Come riassumerebbe le lezioni che le neuroscienze possono darci su cosa significa imparare nella nostra società dell’informazione del XXI secolo?

Significa ancorare permanentemente i processi di apprendimento e insegnamento a basi solide e sicure, lontane dalle opinioni, dalle ideologie o dalla nascita di metodi individuali. Questo avrà uno sviluppo e una portata non ancora prevedibili.

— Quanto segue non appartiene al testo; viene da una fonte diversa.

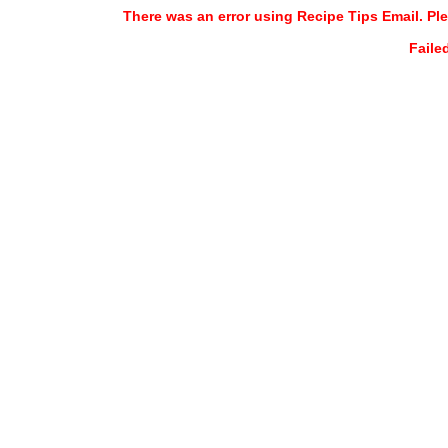
There was an error using Recipe Tips Email. Ple
Faile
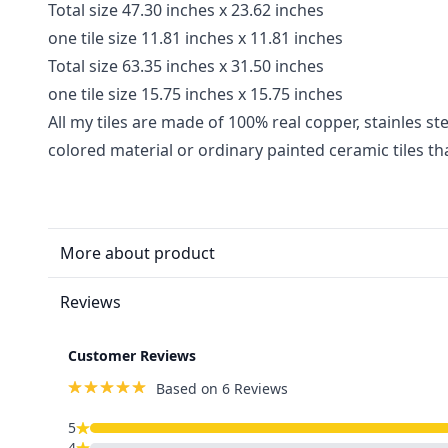
Total size 47.30 inches x 23.62 inches
one tile size 11.81 inches x 11.81 inches
Total size 63.35 inches x 31.50 inches
one tile size 15.75 inches x 15.75 inches
All my tiles are made of 100% real copper, stainles ste
colored material or ordinary painted ceramic tiles t
More about product
Reviews
Customer Reviews
Based on 6 Reviews
5
4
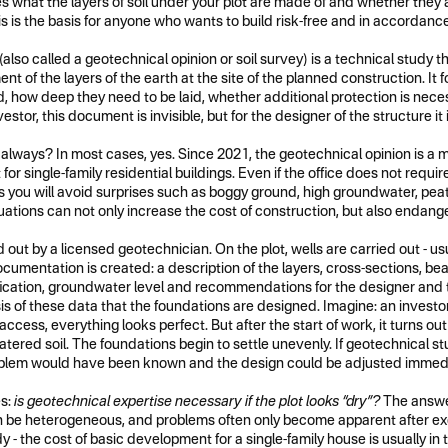
what the layers of soil under your plot are made of and whether they a
 is the basis for anyone who wants to build risk-free and in accordance
also called a geotechnical opinion or soil survey) is a technical study t
t of the layers of the earth at the site of the planned construction. It 
 how deep they need to be laid, whether additional protection is neces
stor, this document is invisible, but for the designer of the structure it 
 always? In most cases, yes. Since 2021, the geotechnical opinion is a
or single-family residential buildings. Even if the office does not require it
his you will avoid surprises such as boggy ground, high groundwater, pea
ions can not only increase the cost of construction, but also endanger 
d out by a licensed geotechnician. On the plot, wells are carried out - usu
cumentation is created: a description of the layers, cross-sections, be
fication, groundwater level and recommendations for the designer and 
sis of these data that the foundations are designed. Imagine: an investor
access, everything looks perfect. But after the start of work, it turns ou
, watered soil. The foundations begin to settle unevenly. If geotechnical 
oblem would have been known and the design could be adjusted immedi
es:
is geotechnical expertise necessary if the plot looks “dry”?
The answer
be heterogeneous, and problems often only become apparent after exca
y - the cost of basic development for a single-family house is usually in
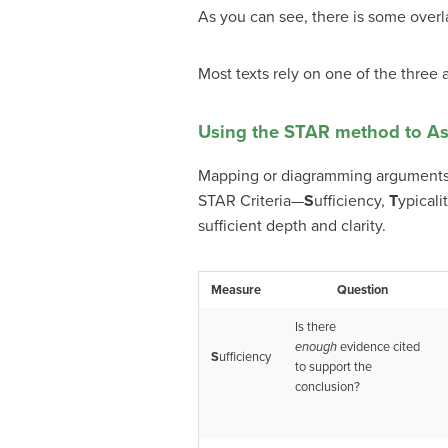
As you can see, there is some overl
Most texts rely on one of the three
Using the STAR method to As
Mapping or diagramming arguments y
STAR Criteria—
S
ufficiency,
T
ypicali
sufficient depth and clarity.
Measure
Question
Is there
enough
evidence cited
S
ufficiency
to support the
conclusion?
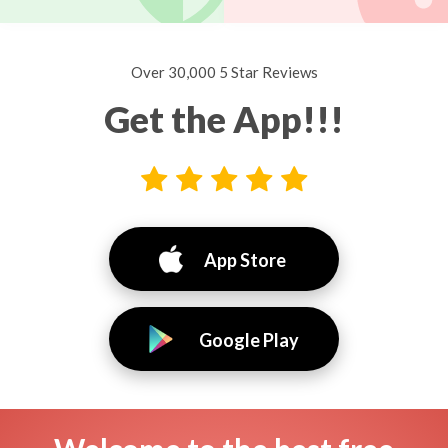
Over 30,000 5 Star Reviews
Get the App!!!
App Store
Google Play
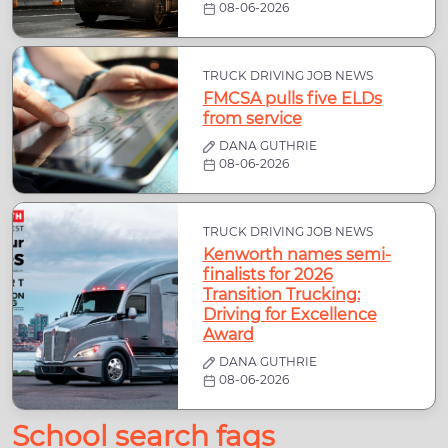
08-06-2026
TRUCK DRIVING JOB NEWS
FMCSA pulls five ELDs
from service
DANA GUTHRIE
08-06-2026
TRUCK DRIVING JOB NEWS
Kenworth names semi-
finalists for 2026
Transition Trucking:
Driving for Excellence
Award
DANA GUTHRIE
08-06-2026
School search faqs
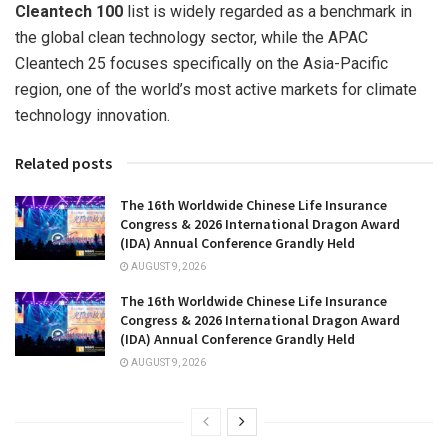
Cleantech 100
list is widely regarded as a benchmark in
the global clean technology sector, while the APAC
Cleantech 25 focuses specifically on the Asia-Pacific
region, one of the world’s most active markets for climate
technology innovation.
Related posts
The 16th Worldwide Chinese Life Insurance
Congress & 2026 International Dragon Award
(IDA) Annual Conference Grandly Held
AUGUST 9, 2026
The 16th Worldwide Chinese Life Insurance
Congress & 2026 International Dragon Award
(IDA) Annual Conference Grandly Held
AUGUST 9, 2026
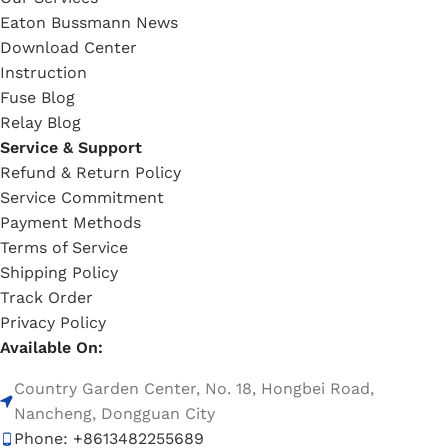
Eaton Bussmann News
Download Center
Instruction
Fuse Blog
Relay Blog
Service & Support
Refund & Return Policy
Service Commitment
Payment Methods
Terms of Service
Shipping Policy
Track Order
Privacy Policy
Available On:
Country Garden Center, No. 18, Hongbei Road,
Nancheng, Dongguan City
Phone: +8613482255689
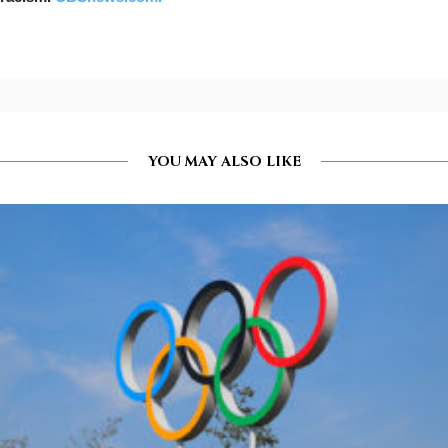
YOU MAY ALSO LIKE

Ci rendiamo conto ora che l’apprendimento e la memorizzazione non sono semplicemente la conservazione di qualcosa di utile, ma cambiano il cablaggio del cervello degli individui nella componente fisica e in quella chimica e quindi intessono il loro futuro e che ogni tappa dello sviluppo umano avrà bisogno di diversi processi di apprendimento secondo i codici del cervello messi in moto in ogni fase della vita umana. E in tutto ciò conteranno le pareti dell’aula nella quale apprenderemo, i suoi colori, la sua temperatura, la sua luce, l’orientamento delle cose e i suoni; conteranno gli spazi, siano essi a piano terra, aperti o ancorati a un chilometro d’altezza sopra le nuvole. Ci sarà, in altre parole, un profondo cambiamento nell’educazione. Qualcosa, tuttavia, prevedo che non cambierà. Per quanti media elettronici e digitali invaderanno le nostre vite, anche supponendo che vivremo con robot e computer che saranno in grado di creare, insieme a immagini e suoni, un mondo artificiale di “emozioni umane”, “odori” e “tocchi” e che ci riconosceranno quando torneremo a casa dal lavoro e parleremo con loro e ci aiuteranno enormemente ad imparare e memorizzare bene, continueremo ad aver bisogno dell’interazione “calda” dell’insegnante con gli studenti e degli studenti tra loro. Questo è imprescindibilmente “umano” e questo non cambierà…! Non smetterà di essere umano!